Kita-Streik: Sind 10% Tariferhöhung zu viel?

Aus der taz:

taz: Müssen sich ErzieherInnen und SozialpädagogInnen auf ein Ergebnis einstellen, das weit unter ihren Erwartungen bleibt?

Thomas Böhle, Verhandlungsführer der kommunalen Arbeitgeber: Dem Ganzen wäre sicher mehr gedient gewesen, wenn man mit etwas realistischeren Forderungen herangegangen wäre.

——————————————————————————

Das mag ja so rein faktisch betrachtet zutreffen. Nur: wer hat den den Kita-Bereich so dermassen aufgeblasen, dass Tariferhöhungen sich so exorbitant auswirken? Waren das ErzieherInnen und SozialpädagogInnen?

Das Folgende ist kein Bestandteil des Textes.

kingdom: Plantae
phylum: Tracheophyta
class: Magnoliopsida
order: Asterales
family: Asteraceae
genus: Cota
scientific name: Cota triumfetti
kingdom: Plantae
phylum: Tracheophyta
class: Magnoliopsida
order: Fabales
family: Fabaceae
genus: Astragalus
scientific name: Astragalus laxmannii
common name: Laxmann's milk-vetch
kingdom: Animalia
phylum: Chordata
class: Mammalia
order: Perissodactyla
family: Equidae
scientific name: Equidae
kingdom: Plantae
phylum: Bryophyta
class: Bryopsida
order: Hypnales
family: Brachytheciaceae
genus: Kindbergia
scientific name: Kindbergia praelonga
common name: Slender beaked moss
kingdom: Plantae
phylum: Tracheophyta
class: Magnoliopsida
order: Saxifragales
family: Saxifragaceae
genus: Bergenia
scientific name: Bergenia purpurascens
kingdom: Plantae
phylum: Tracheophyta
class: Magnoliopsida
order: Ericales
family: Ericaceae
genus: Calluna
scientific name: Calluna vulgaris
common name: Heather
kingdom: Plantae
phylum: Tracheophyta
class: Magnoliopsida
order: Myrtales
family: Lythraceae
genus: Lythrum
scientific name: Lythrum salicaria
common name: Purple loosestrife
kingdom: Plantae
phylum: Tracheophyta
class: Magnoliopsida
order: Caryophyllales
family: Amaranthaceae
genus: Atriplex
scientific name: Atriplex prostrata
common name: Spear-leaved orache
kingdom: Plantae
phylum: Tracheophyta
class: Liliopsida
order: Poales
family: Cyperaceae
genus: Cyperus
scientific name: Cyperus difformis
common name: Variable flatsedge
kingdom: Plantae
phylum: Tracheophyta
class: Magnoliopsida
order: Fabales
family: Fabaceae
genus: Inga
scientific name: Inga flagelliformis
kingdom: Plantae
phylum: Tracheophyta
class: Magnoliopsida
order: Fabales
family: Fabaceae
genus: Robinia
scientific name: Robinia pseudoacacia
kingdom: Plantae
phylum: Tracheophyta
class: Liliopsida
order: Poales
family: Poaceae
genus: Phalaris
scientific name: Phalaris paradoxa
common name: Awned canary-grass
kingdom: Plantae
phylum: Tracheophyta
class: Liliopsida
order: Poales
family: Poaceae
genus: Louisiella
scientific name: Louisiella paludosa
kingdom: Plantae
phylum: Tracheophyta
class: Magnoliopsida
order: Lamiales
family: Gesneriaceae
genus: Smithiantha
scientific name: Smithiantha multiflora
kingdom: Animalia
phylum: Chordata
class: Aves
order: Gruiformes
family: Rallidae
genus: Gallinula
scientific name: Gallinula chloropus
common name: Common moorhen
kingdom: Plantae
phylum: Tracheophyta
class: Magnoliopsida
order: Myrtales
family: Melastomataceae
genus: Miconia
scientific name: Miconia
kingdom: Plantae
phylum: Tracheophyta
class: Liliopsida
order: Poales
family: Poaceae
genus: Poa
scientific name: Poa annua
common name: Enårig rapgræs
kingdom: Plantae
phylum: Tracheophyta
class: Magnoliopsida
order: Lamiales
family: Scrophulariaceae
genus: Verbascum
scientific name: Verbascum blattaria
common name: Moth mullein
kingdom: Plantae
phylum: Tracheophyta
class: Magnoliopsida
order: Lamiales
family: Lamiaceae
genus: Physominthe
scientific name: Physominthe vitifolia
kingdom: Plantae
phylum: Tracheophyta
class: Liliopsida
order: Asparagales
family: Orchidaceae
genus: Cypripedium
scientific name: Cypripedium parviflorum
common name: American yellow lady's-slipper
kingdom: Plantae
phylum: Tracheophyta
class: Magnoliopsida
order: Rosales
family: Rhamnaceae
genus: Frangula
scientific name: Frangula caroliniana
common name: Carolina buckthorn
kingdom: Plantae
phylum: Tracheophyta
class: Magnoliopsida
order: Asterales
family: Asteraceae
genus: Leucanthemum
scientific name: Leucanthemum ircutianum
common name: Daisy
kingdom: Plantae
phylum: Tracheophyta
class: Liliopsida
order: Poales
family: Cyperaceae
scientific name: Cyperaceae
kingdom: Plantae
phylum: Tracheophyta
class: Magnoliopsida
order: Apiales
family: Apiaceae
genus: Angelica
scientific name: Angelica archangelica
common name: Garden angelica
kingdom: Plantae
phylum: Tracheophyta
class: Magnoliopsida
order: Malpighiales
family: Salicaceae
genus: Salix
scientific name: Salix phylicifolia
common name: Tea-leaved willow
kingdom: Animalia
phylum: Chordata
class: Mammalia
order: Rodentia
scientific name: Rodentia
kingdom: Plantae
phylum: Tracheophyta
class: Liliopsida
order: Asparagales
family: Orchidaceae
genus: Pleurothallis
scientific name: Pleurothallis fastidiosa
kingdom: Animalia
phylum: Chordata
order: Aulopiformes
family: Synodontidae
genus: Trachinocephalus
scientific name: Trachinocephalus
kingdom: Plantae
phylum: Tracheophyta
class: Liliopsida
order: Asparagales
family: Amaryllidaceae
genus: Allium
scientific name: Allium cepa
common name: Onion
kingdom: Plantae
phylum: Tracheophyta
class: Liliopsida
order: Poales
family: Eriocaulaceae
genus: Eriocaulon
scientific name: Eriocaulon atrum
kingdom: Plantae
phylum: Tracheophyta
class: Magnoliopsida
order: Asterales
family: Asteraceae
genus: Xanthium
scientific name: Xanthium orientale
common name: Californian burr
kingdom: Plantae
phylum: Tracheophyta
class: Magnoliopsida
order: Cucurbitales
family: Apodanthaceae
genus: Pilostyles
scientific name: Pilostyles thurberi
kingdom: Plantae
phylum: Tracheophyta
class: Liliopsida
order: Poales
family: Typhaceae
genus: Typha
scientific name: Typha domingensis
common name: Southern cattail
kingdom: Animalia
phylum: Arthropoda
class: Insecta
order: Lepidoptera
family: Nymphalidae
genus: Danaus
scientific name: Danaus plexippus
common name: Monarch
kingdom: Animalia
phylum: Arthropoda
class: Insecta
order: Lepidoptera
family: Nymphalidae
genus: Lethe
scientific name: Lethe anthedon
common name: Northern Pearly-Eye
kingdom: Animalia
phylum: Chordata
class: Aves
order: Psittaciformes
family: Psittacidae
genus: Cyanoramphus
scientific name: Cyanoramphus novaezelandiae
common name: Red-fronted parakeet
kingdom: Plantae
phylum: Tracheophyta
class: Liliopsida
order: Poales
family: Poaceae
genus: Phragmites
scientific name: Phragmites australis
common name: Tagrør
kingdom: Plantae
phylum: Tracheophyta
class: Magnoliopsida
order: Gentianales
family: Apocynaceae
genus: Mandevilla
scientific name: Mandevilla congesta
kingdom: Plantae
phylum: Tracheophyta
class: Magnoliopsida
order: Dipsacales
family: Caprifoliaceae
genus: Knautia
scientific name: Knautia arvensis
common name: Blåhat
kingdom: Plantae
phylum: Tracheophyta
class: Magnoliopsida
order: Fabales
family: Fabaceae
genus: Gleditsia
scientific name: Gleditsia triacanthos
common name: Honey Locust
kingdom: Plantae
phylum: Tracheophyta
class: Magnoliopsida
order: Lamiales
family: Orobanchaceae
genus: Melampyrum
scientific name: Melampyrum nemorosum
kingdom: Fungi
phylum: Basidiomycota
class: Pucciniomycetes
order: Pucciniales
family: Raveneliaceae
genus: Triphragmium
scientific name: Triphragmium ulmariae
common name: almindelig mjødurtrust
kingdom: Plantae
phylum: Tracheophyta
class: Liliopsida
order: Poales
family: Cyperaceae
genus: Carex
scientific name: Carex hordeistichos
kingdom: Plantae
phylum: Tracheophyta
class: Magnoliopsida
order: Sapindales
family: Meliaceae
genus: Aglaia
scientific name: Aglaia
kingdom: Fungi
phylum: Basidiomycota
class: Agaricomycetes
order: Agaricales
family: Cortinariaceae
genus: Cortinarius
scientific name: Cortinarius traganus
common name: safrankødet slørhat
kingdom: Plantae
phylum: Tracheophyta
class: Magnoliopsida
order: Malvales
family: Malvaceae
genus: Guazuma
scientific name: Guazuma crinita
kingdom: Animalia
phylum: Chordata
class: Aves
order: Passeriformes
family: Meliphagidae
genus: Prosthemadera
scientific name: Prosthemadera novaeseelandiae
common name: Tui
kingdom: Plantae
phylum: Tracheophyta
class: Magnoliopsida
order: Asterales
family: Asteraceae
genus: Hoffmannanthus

780 000 Plätze sollten bis 2013 her. Das hat Frau von der Leyen einfach mal so in den Raum gestellt, damals 2006. Damals haben ErzieherInnen und SozPädInnen sich gewundert und teilweise gewarnt – wie soll das gehen? Wie soll man das bezahlen? Wo sollen all die Fachkräfte herkommen, um all diese Kinder zu betreuen, wenn man die Plätze überhaupt schaffen kann (was ja bekanntlich nicht gelungen ist)? Tja, so gehts: man rekrutiert Schlecker-Frauen und Langzeitarbeitslose. Man lässt PhysiotherapeutInnen nach einem Crash-Course von 25 Tagen als ErzieherInnen zu. Oder irgendwen als Tagesmutter. Und wozu kindgerechte Räumlichkeiten? Ein Baucontainer tuts doch auch! Ach so, und dann kann man in der „Praxisintegrierten Ausbildung“ (PIA) ab dem zweiten Jahr als Fachkraft angerechnet werden, zu 40 %. Man stelle sich das mal vor, im zweiten Ausbildungsjahr gilt man fast als Halbtageskraft… kurz: man schraubt die Qualität runter, auch beim Personal. Und siehe da: kurzfristig schaffte man tatsächlich ganz viele Kita-Plätze. Billich, billich.

Nee, Herr Böhle oder bzw. ja:

Die kommunalen Arbeitgeber werden 10 % mehr Gehalt nicht bezahlen können, insofern sprengt die Forderung die Grenzen des Machbaren allein aufgrund ihrer schieren Größe. Aber wer hat denn eigentlich den ganzen Bereich so aufgeblasen? Bis zum Geht-nicht-mehr hat man hunderttausende neuer Plätze geschaffen, ohne sich zu fragen, wie die Kinder dann eigentlich betreut werden sollen. Man hat alles und jeden zum Erzieher gemacht und nun stellen die Tarifforderungen, so wie alle anderen Arbeitnehmer auch. Das ist nicht unrealistisch, Herr Böhle, das ist normal. Unrealistisch sind 780 000 Kita-Plätze mit qualifiziertem Personal. Und das haben die ErzieherInnen nicht verbockt. Falsche Adresse.